Indeed there is not a one-to-one correspondence between TRAPI releases and Biolink releases. Some big changes in Biolink require a change to TRAPI (e.g. qualifiers) but most of the changes in Biolink that we've been wrestling with over the past few years (adding and changing categories and predicates) have been largely TRAPI neutral.

While 95% of all agents are solidly on TRAPI 1.3 today, I surmise that if anyone actually tried to determine this, there are probably 5 or more different Biolink versions reflected in KPs available today. And even if you tested claims of Biolink version support from various agents at face value, I bet you would find the truth is quite a bit more varied.

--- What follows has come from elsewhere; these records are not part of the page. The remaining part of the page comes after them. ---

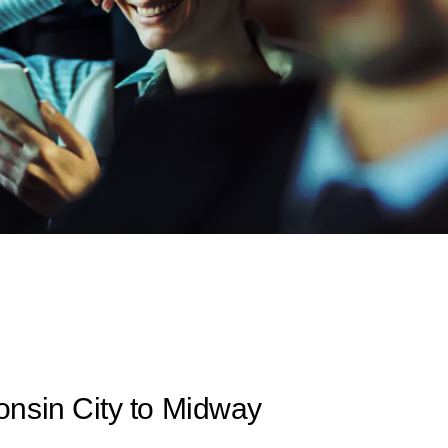
nsin City to Midway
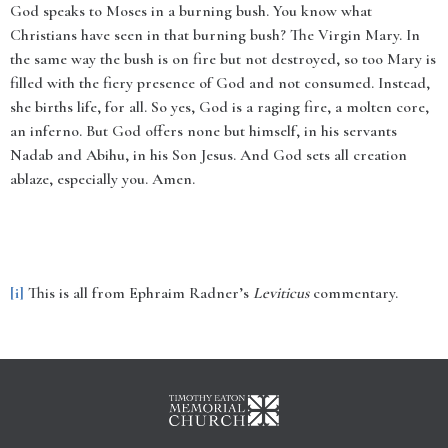
God speaks to Moses in a burning bush. You know what
Christians have seen in that burning bush? The Virgin Mary. In
the same way the bush is on fire but not destroyed, so too Mary is
filled with the fiery presence of God and not consumed. Instead,
she births life, for all. So yes, God is a raging fire, a molten core,
an inferno. But God offers none but himself, in his servants
Nadab and Abihu, in his Son Jesus. And God sets all creation
ablaze, especially you. Amen.
[i]
This is all from Ephraim Radner’s
Leviticus
commentary.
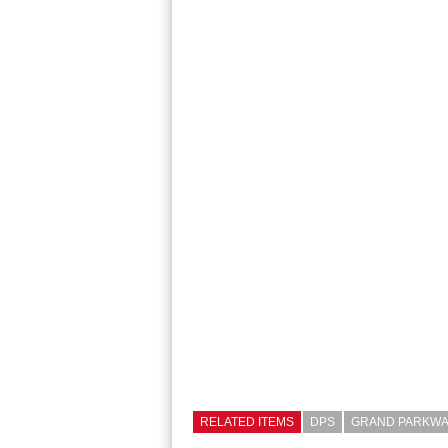
RELATED ITEMS
DPS
GRAND PARKWA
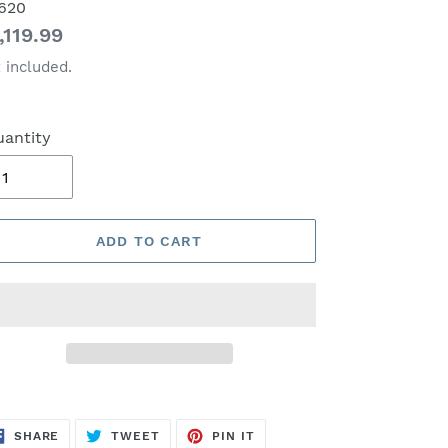
620
gular
,119.99
ice
 included.
antity
ADD TO CART
SHARE
TWEET
PIN
SHARE
TWEET
PIN IT
ON
ON
ON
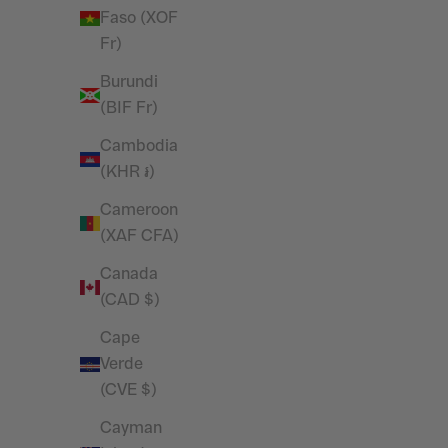
Sweatpants
Faso (XOF
Sale price
£39.99
Fr)
Burundi
SAVE 27%
(BIF Fr)
Cambodia
(KHR ៛)
Cameroon
(XAF CFA)
Canada
(CAD $)
Cape
Verde
(CVE $)
Vanquish Essential White Regular Fit
Vanquish 
Cayman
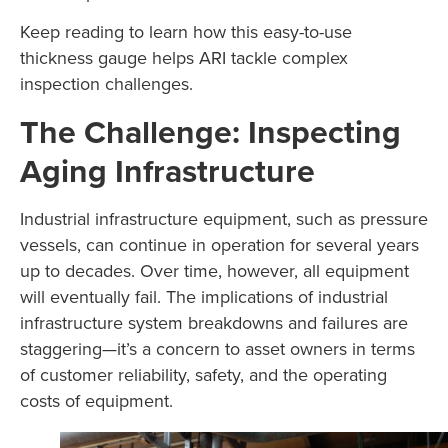
Keep reading to learn how this easy-to-use
thickness gauge helps ARI tackle complex
inspection challenges.
The Challenge: Inspecting
Aging Infrastructure
Industrial infrastructure equipment, such as pressure
vessels, can continue in operation for several years
up to decades. Over time, however, all equipment
will eventually fail. The implications of industrial
infrastructure system breakdowns and failures are
staggering—it’s a concern to asset owners in terms
of customer reliability, safety, and the operating
costs of equipment.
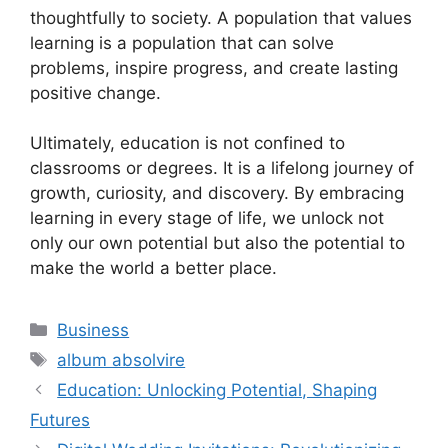
thoughtfully to society. A population that values
learning is a population that can solve
problems, inspire progress, and create lasting
positive change.
Ultimately, education is not confined to
classrooms or degrees. It is a lifelong journey of
growth, curiosity, and discovery. By embracing
learning in every stage of life, we unlock not
only our own potential but also the potential to
make the world a better place.
Categories
Business
Tags
album absolvire
Education: Unlocking Potential, Shaping
Futures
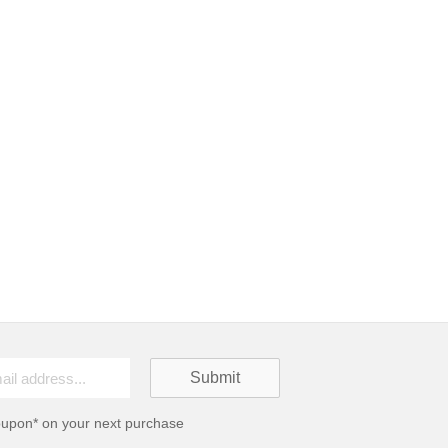
oupon* on your next purchase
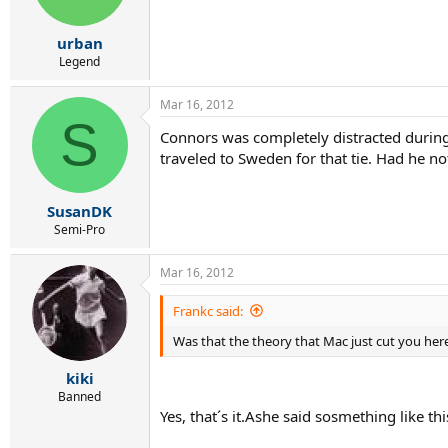
urban
Legend
Mar 16, 2012
S
Connors was completely distracted during t
traveled to Sweden for that tie. Had he no
SusanDK
Semi-Pro
Mar 16, 2012
Frankc said:
Was that the theory that Mac just cut you her
kiki
Banned
Yes, that´s it.Ashe said sosmething like thi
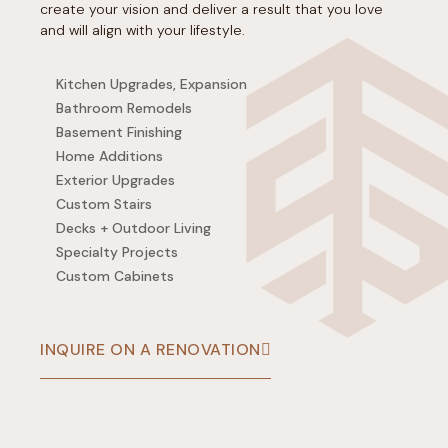
create your vision and deliver a result that you love
and will align with your lifestyle.
Kitchen Upgrades, Expansion
Bathroom Remodels
Basement Finishing
Home Additions
Exterior Upgrades
Custom Stairs
Decks + Outdoor Living
Specialty Projects
Custom Cabinets
INQUIRE ON A RENOVATION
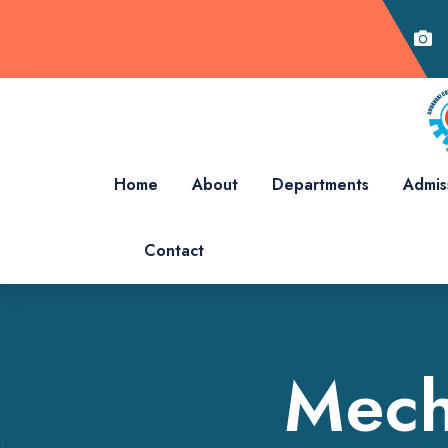
Home
About
Departments
Admis
Contact
Mech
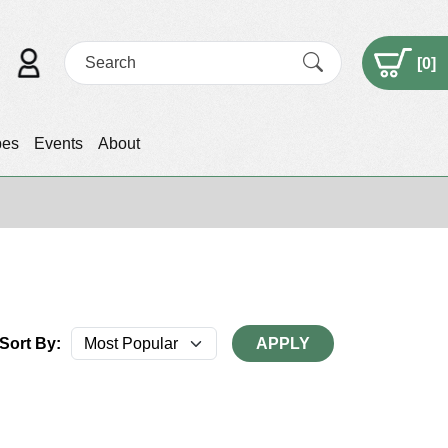
[
0
]
pes
Events
About
Sort By:
APPLY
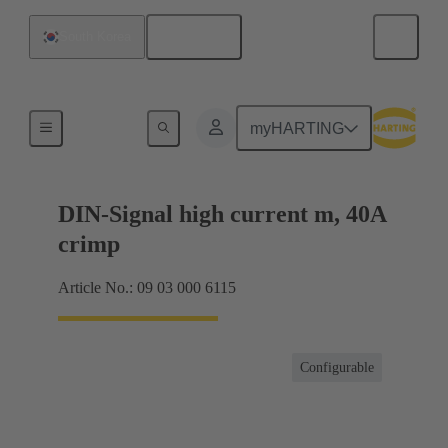
English
South Korea
Products
myHARTING
DIN-Signal high current m, 40A
crimp
Article No.: 09 03 000 6115
Configurable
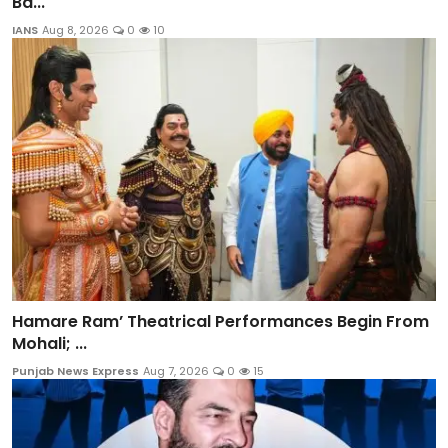
Ba...
IANS
Aug 8, 2026
0
10
Hamare Ram’ Theatrical Performances Begin From
Mohali; ...
Punjab News Express
Aug 7, 2026
0
15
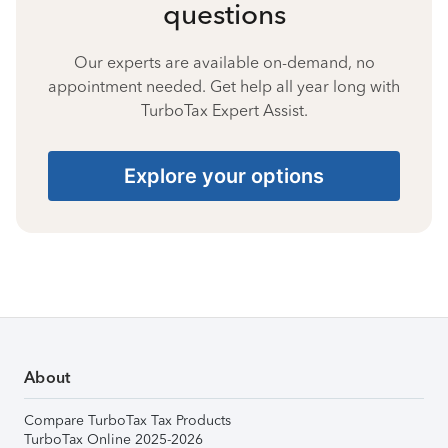
questions
Our experts are available on-demand, no
appointment needed. Get help all year long with
TurboTax Expert Assist.
Explore your options
About
Compare TurboTax Tax Products
TurboTax Online 2025-2026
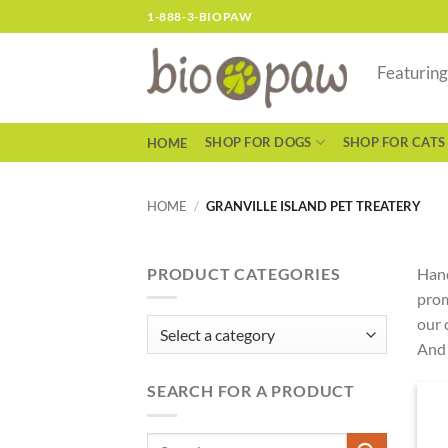
Skip
1-888-3-BIOPAW
to
content
Featurin
SHOP FOR DOGS
SHOP FOR CATS
HOME
HOME
/
GRANVILLE ISLAND PET TREATERY
PRODUCT CATEGORIES
Hand
prom
our 
And 
SEARCH FOR A PRODUCT
Search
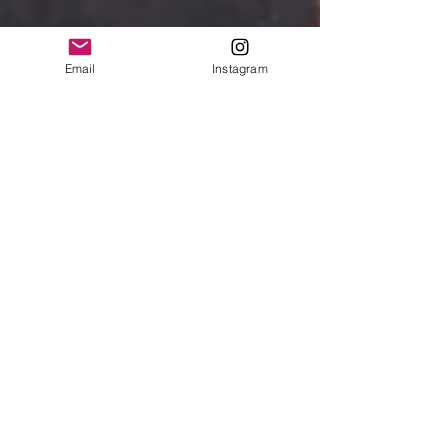
Email
Instagram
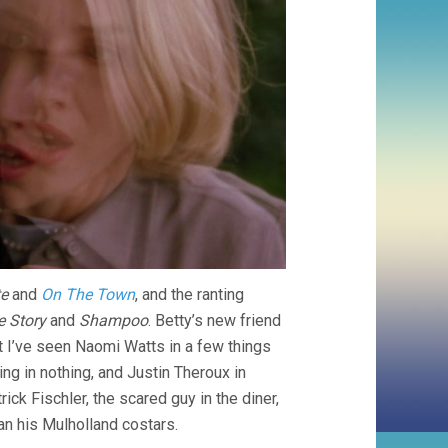
te
and
On The Town
, and the ranting
e Story
and
Shampoo
. Betty’s new friend
t I’ve seen Naomi Watts in a few things
ring in nothing, and Justin Theroux in
ick Fischler, the scared guy in the diner,
an his Mulholland costars.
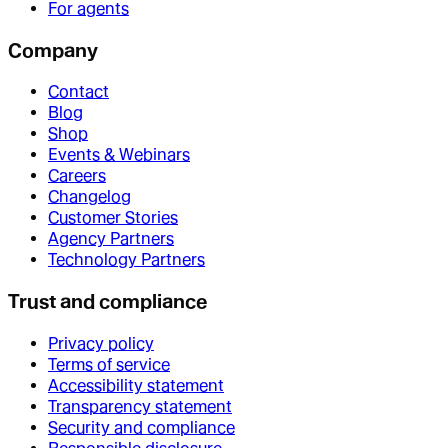
For agents
Company
Contact
Blog
Shop
Events & Webinars
Careers
Changelog
Customer Stories
Agency Partners
Technology Partners
Trust and compliance
Privacy policy
Terms of service
Accessibility statement
Transparency statement
Security and compliance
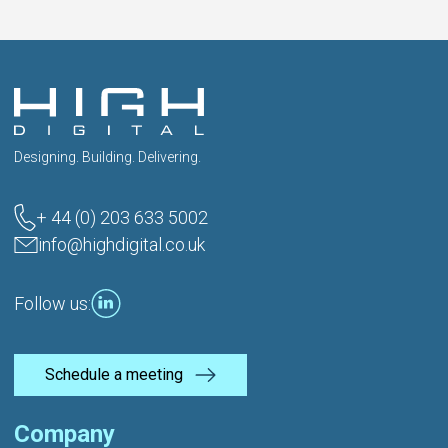
Designing. Building. Delivering.
+ 44 (0) 203 633 5002
info@highdigital.co.uk
Follow us:
Schedule a meeting
Company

Even perfect translation is not necessary, I contend there's a lot of low-hanging fruit for easy 90-10 translation.

saramsey commented 1 year ago

Eric, this issue was discussed at today's AHM. I believe we decided to try to rebuild DTD against KG2.8.0c and to try to automate some of the data processing steps that currently make rebuilding DTD labor-intensive. As for a translation layer, are you thinking in terms of a web service for that?

edeutsch commented 1 year ago

Great! Sorry I could not make it today. I really would have wanted to be there, it sounds like a missed a lot, but the conference here also was crucial for me.

I was thinking of an internal Python class for the translation, not a web service. But perhaps a web service could make sense. It might help others. But would be less efficient for us if that is the only interface. I would suggest internal class/method that can be called near the end of processing.

saramsey commented 1 year ago

As the remedy has been determined to be a rebuild of the DTD database, I am taking myself off the assignee list for this issue.